ETL Overview - OpenData-tu/documentation GitHub Wiki

# Revision Protocol
#
# 2017-05-12 - Initially created by Paul Wille and Andres Ardila
# 2017-05-20 - Spelling, etc.
#
# ====================================================

ETL

Extract

Fetching a resource via a protocol

In the end of this process we want to have whatever dataset is there to be ready for transforming to a format that we want to use later on in the importing pipeline.

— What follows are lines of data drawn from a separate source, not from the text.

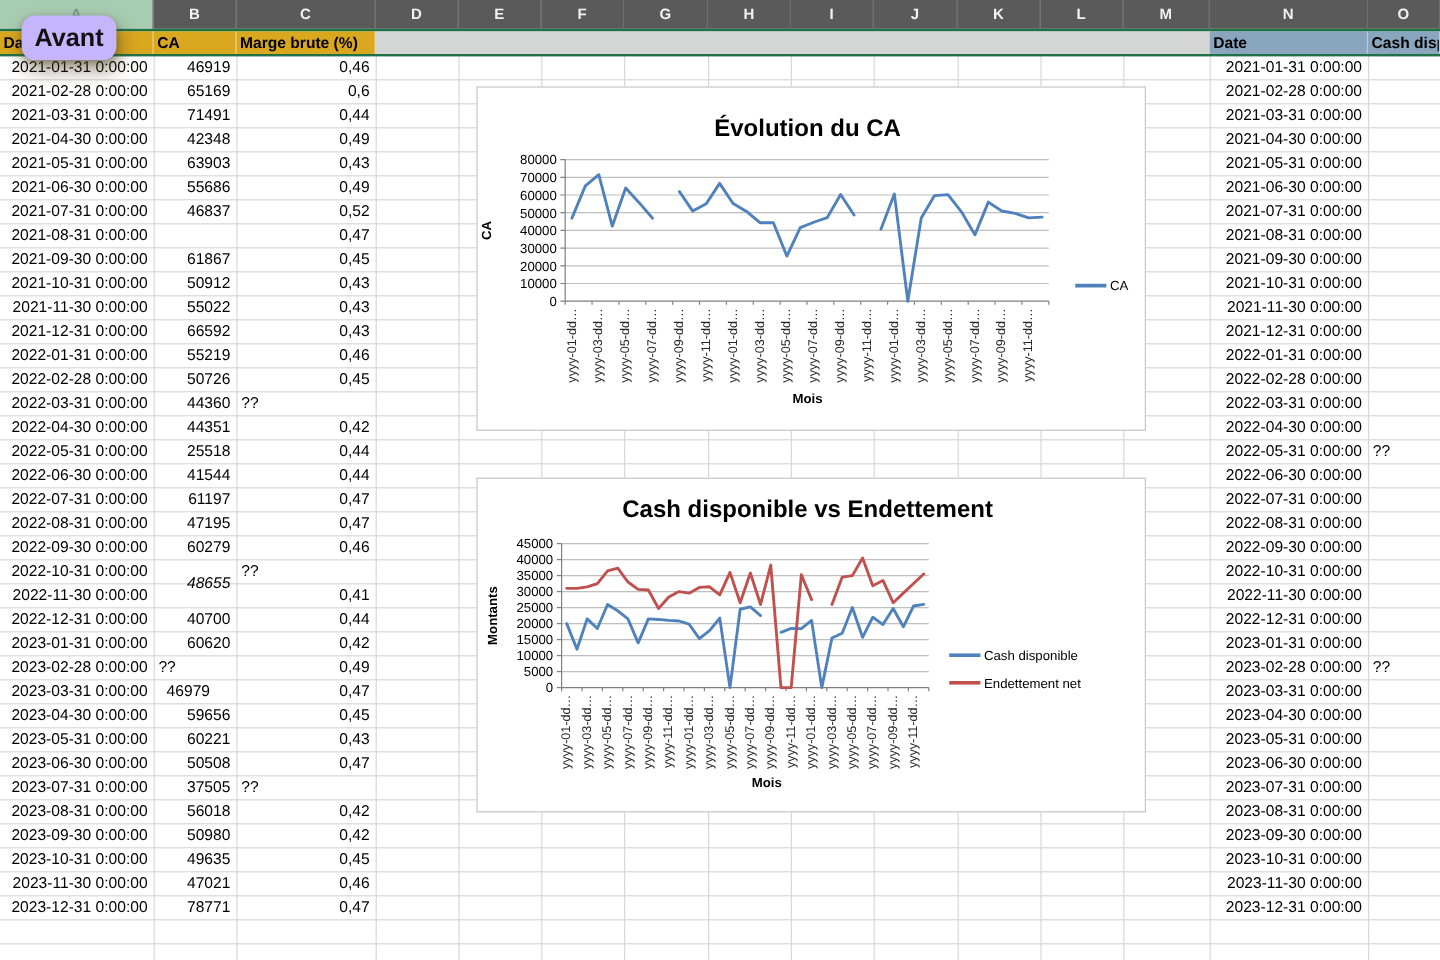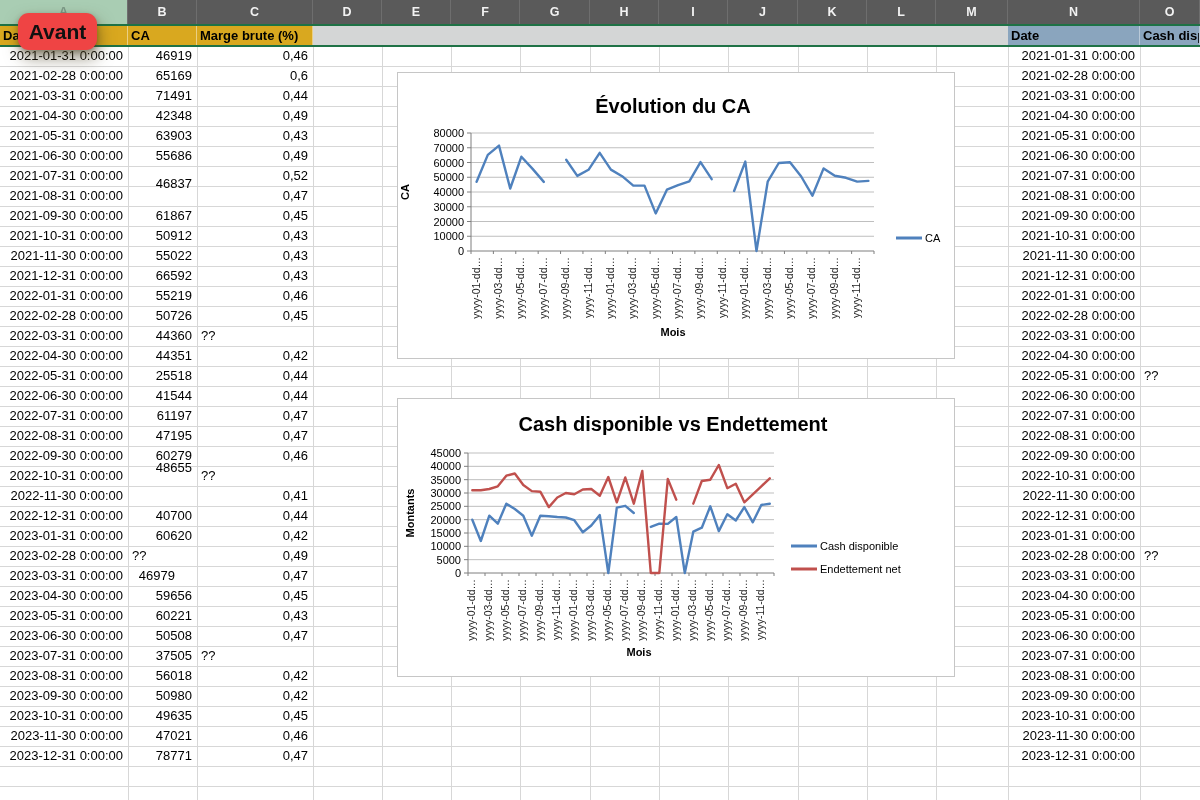--- a/index.html
+++ b/index.html
@@ -16,21 +16,21 @@
   .hdrcell{position:absolute;top:26px;height:19px;font-size:13px;font-weight:bold;color:#000;
            line-height:19px;padding-left:3px;box-sizing:border-box;white-space:nowrap;overflow:hidden;}
   .gold{background:#d9a81f;border-right:1px solid rgba(255,255,255,.45);}
   .grayfill{background:#d4d6d6;}
   .bluefill{background:#8aa5be;border-right:1px solid rgba(255,255,255,.4);}
   .cell{position:absolute;height:20px;line-height:20px;font-size:13px;color:#000;
         box-sizing:border-box;white-space:nowrap;z-index:2;}
   .r{text-align:right;padding-right:5px;}
   .l{text-align:left;padding-left:4px;}
   .chart{position:absolute;background:#fff;border:1px solid #c6c6c6;z-index:3;}
-  #badge{position:absolute;left:18px;top:13px;width:79px;height:37px;background:#ef4444;
+  #badge{position:absolute;left:18px;top:13px;width:79px;height:37px;background:#c4b5fd;
          border-radius:11px;z-index:6;display:flex;align-items:center;justify-content:center;
          font-size:21px;font-weight:600;color:#111;
          box-shadow:2px 8px 16px rgba(70,60,30,.55), 0 2px 5px rgba(70,60,30,.35);}
   svg text{font-family:"Liberation Sans", sans-serif;}
 </style>
 </head>
 <body>
 
 <div id="sheet">
 
@@ -127,21 +127,21 @@
       <div class="cell r" style="left: 0px; width: 128px; top: 106px;">2021-04-30 0:00:00</div>
       <div class="cell r" style="left: 128px; width: 69px; top: 106px;">42348</div>
       <div class="cell r" style="left: 197px; width: 116px; top: 106px;">0,49</div>
       <div class="cell r" style="left: 0px; width: 128px; top: 126px;">2021-05-31 0:00:00</div>
       <div class="cell r" style="left: 128px; width: 69px; top: 126px;">63903</div>
       <div class="cell r" style="left: 197px; width: 116px; top: 126px;">0,43</div>
       <div class="cell r" style="left: 0px; width: 128px; top: 146px;">2021-06-30 0:00:00</div>
       <div class="cell r" style="left: 128px; width: 69px; top: 146px;">55686</div>
       <div class="cell r" style="left: 197px; width: 116px; top: 146px;">0,49</div>
       <div class="cell r" style="left: 0px; width: 128px; top: 166px;">2021-07-31 0:00:00</div>
-      <div class="cell r" style="left: 128px; width: 69px; top: 174px;">46837</div>
+      <div class="cell r" style="left: 128px; width: 69px; top: 166px;">46837</div>
       <div class="cell r" style="left: 197px; width: 116px; top: 166px;">0,52</div>
       <div class="cell r" style="left: 0px; width: 128px; top: 186px;">2021-08-31 0:00:00</div>
       <div class="cell r" style="left: 197px; width: 116px; top: 186px;">0,47</div>
       <div class="cell r" style="left: 0px; width: 128px; top: 206px;">2021-09-30 0:00:00</div>
       <div class="cell r" style="left: 128px; width: 69px; top: 206px;">61867</div>
       <div class="cell r" style="left: 197px; width: 116px; top: 206px;">0,45</div>
       <div class="cell r" style="left: 0px; width: 128px; top: 226px;">2021-10-31 0:00:00</div>
       <div class="cell r" style="left: 128px; width: 69px; top: 226px;">50912</div>
       <div class="cell r" style="left: 197px; width: 116px; top: 226px;">0,43</div>
       <div class="cell r" style="left: 0px; width: 128px; top: 246px;">2021-11-30 0:00:00</div>
@@ -171,21 +171,21 @@
       <div class="cell r" style="left: 0px; width: 128px; top: 406px;">2022-07-31 0:00:00</div>
       <div class="cell r" style="left: 128px; width: 69px; top: 406px;">61197</div>
       <div class="cell r" style="left: 197px; width: 116px; top: 406px;">0,47</div>
       <div class="cell r" style="left: 0px; width: 128px; top: 426px;">2022-08-31 0:00:00</div>
       <div class="cell r" style="left: 128px; width: 69px; top: 426px;">47195</div>
       <div class="cell r" style="left: 197px; width: 116px; top: 426px;">0,47</div>
       <div class="cell r" style="left: 0px; width: 128px; top: 446px;">2022-09-30 0:00:00</div>
       <div class="cell r" style="left: 128px; width: 69px; top: 446px;">60279</div>
       <div class="cell r" style="left: 197px; width: 116px; top: 446px;">0,46</div>
       <div class="cell r" style="left: 0px; width: 128px; top: 466px;">2022-10-31 0:00:00</div>
-      <div class="cell r" style="left: 128px; width: 69px; top: 458px;">48655</div>
+      <div class="cell r" style="left: 128px; width: 69px; top: 476px; font-style: italic;">48655</div>
       <div class="cell l" style="left: 197px; width: 116px; top: 466px;">??</div>
       <div class="cell r" style="left: 0px; width: 128px; top: 486px;">2022-11-30 0:00:00</div>
       <div class="cell r" style="left: 197px; width: 116px; top: 486px; padding-left: 40px;">0,41</div>
       <div class="cell r" style="left: 0px; width: 128px; top: 506px;">2022-12-31 0:00:00</div>
       <div class="cell r" style="left: 128px; width: 69px; top: 506px;">40700</div>
       <div class="cell r" style="left: 197px; width: 116px; top: 506px;">0,44</div>
       <div class="cell r" style="left: 0px; width: 128px; top: 526px;">2023-01-31 0:00:00</div>
       <div class="cell r" style="left: 128px; width: 69px; top: 526px;">60620</div>
       <div class="cell r" style="left: 197px; width: 116px; top: 526px;">0,42</div>
       <div class="cell r" style="left: 0px; width: 128px; top: 546px;">2023-02-28 0:00:00</div>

In between every of these step, there is some way of checkpointing, meaning that data is somehow verified and checked before continuing onto the next step.

Fetching

Different Data Sources

  • Files (raw data)
    • FTP
    • HTTP
    • ...
  • Dataset (Ready to use API)
    • HTTP
    • ...
  • Databases
    • locally
    • other origin

Different Formats

Everything can be compresses/in an archive

  • JSON
  • CSV
  • XML
  • Plain Text
  • ...

Transforming

Takes the Data prepared by the Extract-step in whatever format there is (csv, xml, json, ...) and transforms it into the format, with the right names, right units etc.

Schema mapping

Maps the "schema" we receive to the "schema" we expect.

  • Renaming attributes
  • putting attributes where we expect them
  • Altering the hierarchy of the data
  • Ordering data
  • Sorting data

Conversion

Besides mapping there will be some conversion needed as well (used data-formats, variable-types)

Logical Alteration

Probably optional in ETL, because this should be handled by ElasticSearch or whatever data storage we have.

  • Aggregation: Combining datapoints if they are to granular
  • Grouping/combining datapoints etc.

Load

Validating and storing the preprocessed data